BRIEF -> Rewrite every line of the data below with "Surveyor's checklist entry" renamed to "Inspector's checklist entry" and all other text unchanged. Leave the pictures out.

┌────────

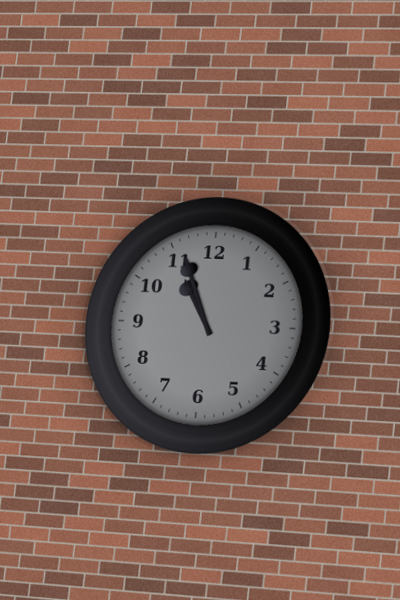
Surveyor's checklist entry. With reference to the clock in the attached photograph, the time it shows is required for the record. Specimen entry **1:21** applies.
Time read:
**10:56**
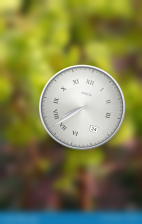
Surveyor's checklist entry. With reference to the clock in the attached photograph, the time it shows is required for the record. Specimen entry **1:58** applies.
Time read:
**7:37**
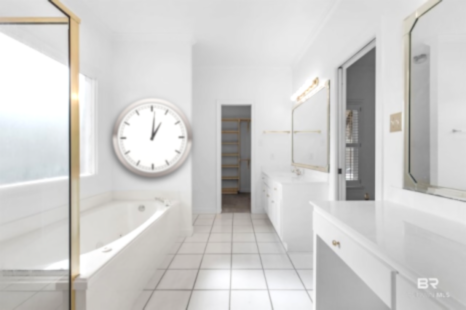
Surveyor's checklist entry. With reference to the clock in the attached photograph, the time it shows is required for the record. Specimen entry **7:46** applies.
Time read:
**1:01**
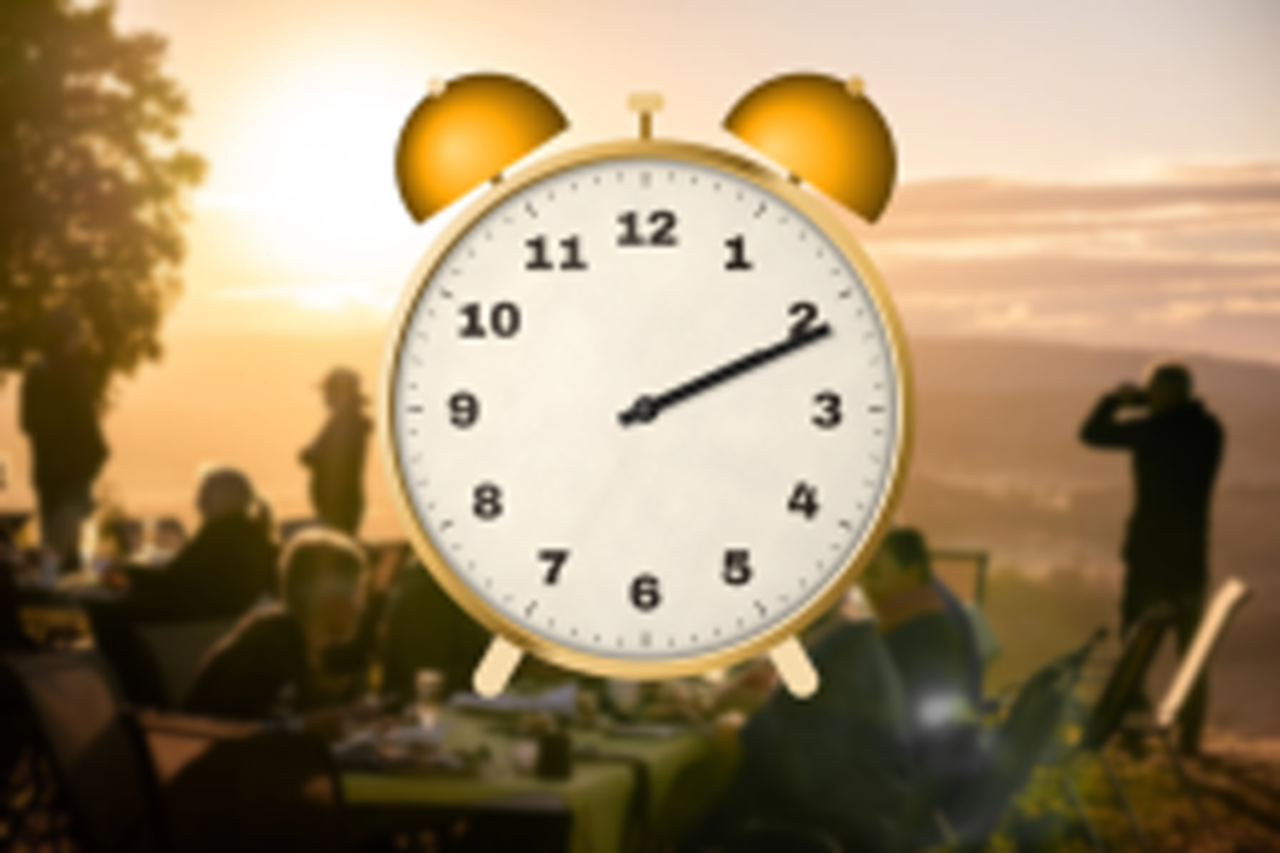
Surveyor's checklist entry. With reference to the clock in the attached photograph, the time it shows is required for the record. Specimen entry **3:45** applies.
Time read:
**2:11**
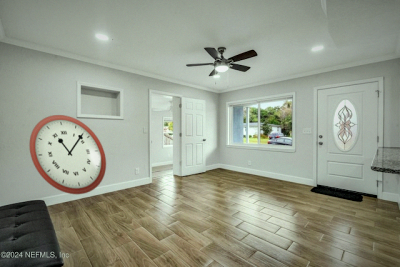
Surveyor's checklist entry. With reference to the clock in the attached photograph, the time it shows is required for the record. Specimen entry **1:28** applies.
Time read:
**11:08**
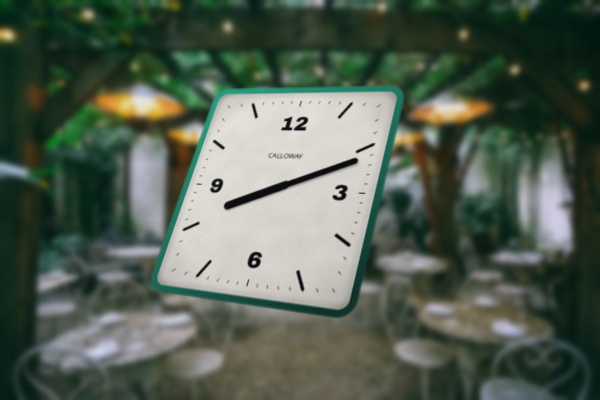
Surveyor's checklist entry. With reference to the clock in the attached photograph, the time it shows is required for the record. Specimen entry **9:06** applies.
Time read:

└────────

FINISHED ANSWER ->
Inspector's checklist entry. With reference to the clock in the attached photograph, the time it shows is required for the record. Specimen entry **1:21** applies.
Time read:
**10:56**
Inspector's checklist entry. With reference to the clock in the attached photograph, the time it shows is required for the record. Specimen entry **1:58** applies.
Time read:
**7:37**
Inspector's checklist entry. With reference to the clock in the attached photograph, the time it shows is required for the record. Specimen entry **7:46** applies.
Time read:
**1:01**
Inspector's checklist entry. With reference to the clock in the attached photograph, the time it shows is required for the record. Specimen entry **3:45** applies.
Time read:
**2:11**
Inspector's checklist entry. With reference to the clock in the attached photograph, the time it shows is required for the record. Specimen entry **1:28** applies.
Time read:
**11:08**
Inspector's checklist entry. With reference to the clock in the attached photograph, the time it shows is required for the record. Specimen entry **9:06** applies.
Time read:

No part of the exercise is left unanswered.